What especially got me thinking, though, was Fumento’s claim that many people will be psychologically unable to pull the trigger on a fellow human being. To support this point, he cites Dave Grossman’s controversial On Killing. Grossman argued that through World War II, most soldiers in combat couldn’t even aim at the enemy; it was only the advent of modern military training that changed this. Fumento notes his experience killing animals with his bare hands during his own training.

The debate over Grossman’s work is often really a debate over the work of S.L.A. Marshall, a World War II historian. While Marshall isn’t Grossman’s only source, he’s mentioned by name more than 50 times. Marshall claimed that only a small minority of World War II soldiers actually shot at the enemy, citing interviews he conducted with American troops. Critics allege that Marshall didn’t even collect the data he would need to make that claim, and the Canadian historian Robert Engen said he found, if anything, the opposite when he consulted interviews of World War II soldiers from his own country.

But my goal here isn’t to assess Grossman’s case as presented. What occurred to me is that we have a new source of data that can shed light on this question: the numbers collected by the Washington Post on killings by American police. Is there any sign that officers are refusing to shoot when they are threatened? Grossman’s theory predicts that there should be. Police are trained, obviously, but many say the training is poor, and at the very least I doubt many cops are required to kill animals with their bare hands. And Grossman claims that “throughout history the majority of men on the battlefield would not attempt to kill the enemy, even to save their own lives or the lives of their friends.”

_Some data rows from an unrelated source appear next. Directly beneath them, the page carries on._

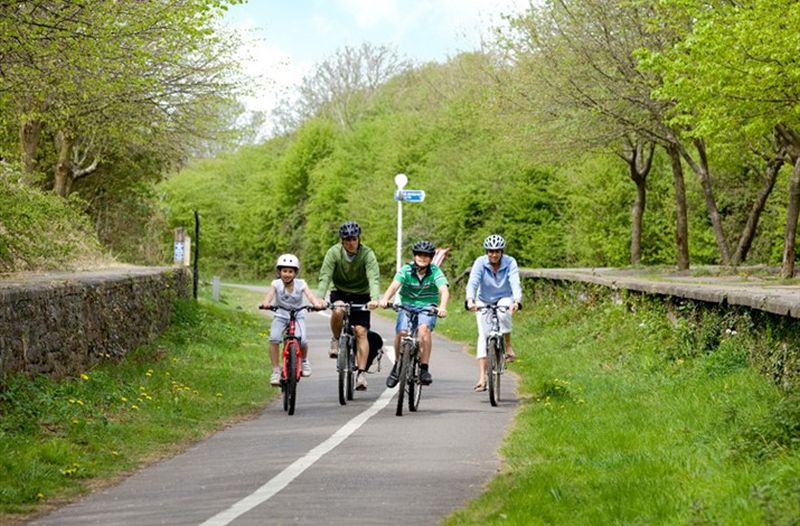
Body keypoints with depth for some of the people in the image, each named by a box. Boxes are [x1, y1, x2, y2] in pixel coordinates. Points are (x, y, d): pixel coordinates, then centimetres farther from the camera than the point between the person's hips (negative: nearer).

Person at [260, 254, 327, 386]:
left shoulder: (300, 284, -13)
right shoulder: (276, 284, -13)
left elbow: (310, 295, -29)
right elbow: (270, 294, -32)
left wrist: (317, 303, -52)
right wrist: (266, 302, -55)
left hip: (297, 315, -1)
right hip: (280, 315, 1)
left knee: (301, 340, -24)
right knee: (273, 339, -24)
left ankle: (304, 361, 11)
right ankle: (276, 371, -11)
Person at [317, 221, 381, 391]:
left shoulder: (367, 254, -19)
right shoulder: (334, 253, -17)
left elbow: (374, 278, -29)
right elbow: (325, 277, -24)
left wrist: (375, 298, -48)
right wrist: (319, 298, -41)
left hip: (361, 294, 0)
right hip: (339, 292, 0)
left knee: (361, 331, -12)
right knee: (338, 311, -34)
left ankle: (361, 373, -10)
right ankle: (336, 340, -5)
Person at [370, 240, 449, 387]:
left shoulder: (435, 272, -9)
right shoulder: (406, 270, -7)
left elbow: (444, 290, -23)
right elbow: (394, 286, -21)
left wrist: (442, 307, -44)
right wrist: (384, 300, -41)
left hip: (427, 309, -1)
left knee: (423, 328, -32)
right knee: (401, 332, -23)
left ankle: (424, 369, -25)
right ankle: (397, 366, 5)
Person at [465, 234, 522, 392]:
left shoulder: (510, 263, -19)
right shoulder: (480, 262, -18)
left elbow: (515, 283, -31)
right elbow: (473, 282, -30)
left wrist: (516, 301, -50)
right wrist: (470, 300, -49)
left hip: (504, 299, -1)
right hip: (484, 302, 1)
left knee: (503, 313, -36)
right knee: (483, 335, -12)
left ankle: (508, 346, -14)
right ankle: (482, 377, -15)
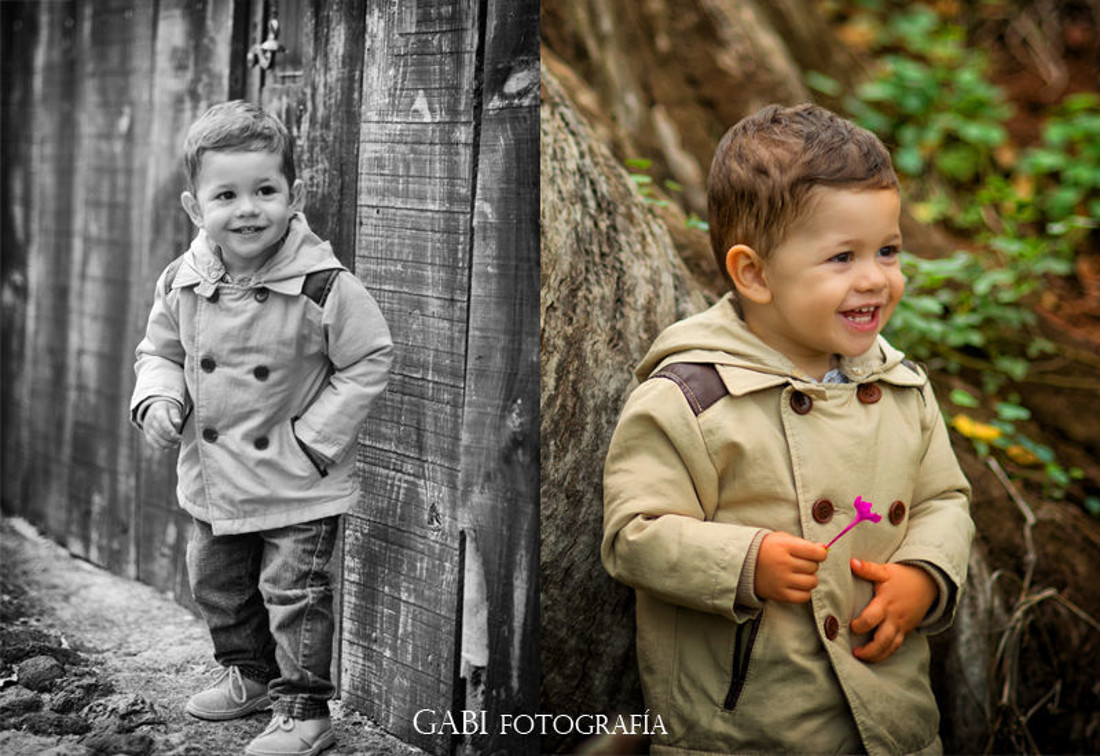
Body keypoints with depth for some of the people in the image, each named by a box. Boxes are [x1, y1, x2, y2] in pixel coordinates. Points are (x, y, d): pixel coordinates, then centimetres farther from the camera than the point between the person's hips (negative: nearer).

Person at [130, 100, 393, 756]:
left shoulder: (324, 285, -20)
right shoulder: (181, 284, -5)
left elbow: (371, 359, -14)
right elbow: (160, 351, 11)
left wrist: (315, 438, -16)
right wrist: (158, 399, -10)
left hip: (297, 484, -6)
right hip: (213, 479, 6)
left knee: (294, 595, 1)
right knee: (217, 586, 21)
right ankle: (250, 675, 44)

In total, American police killed 990 civilians in 2015, according to the Post. 783 of those people were armed with a deadly weapon, not including vehicles or toy guns that may have appeared real. (I should note that a suspect’s being unarmed doesn’t prove that there was no threat to the officer’s life—I’m just trying to err on the conservative side.) Some of those people, in turn, might have been committing “suicide-by-cop,” meaning they were acting threateningly but were not actually homicidal. More than one-quarter were known to have been mentally ill; this is a rough proxy, but it’s in line with the other estimates we have of suicide-by-cop. Among those who had deadly weapons and were not known to be mentally ill, 491 were killed with an “Attack in Progress.” (The other options are “Other” and “Undetermined.”)

Compare that with 52: that’s the number of officers who were killed feloniously in 2015. Even with a cautious estimate of true threats against police, cops killed more often than they got killed by more than nine-to-one. Maybe you can exclude even more cases where civilians were killed than I did, but that’s a lot of cushion before we get to Grossman’s strong majority in the opposite direction—and we could also remove some cases from the other side of the ledger, such as those where an officer did not have time to fire (e.g., six officers died in ambushes in 2015) or where the officer actually fired but didn’t eliminate the threat (one admittedly dated study found that 15 percent of slain officers were able to discharge their weapons first).

Concealed carry won’t solve mass shootings. But humanity’s innate reticence to kill might play a pretty small role in that.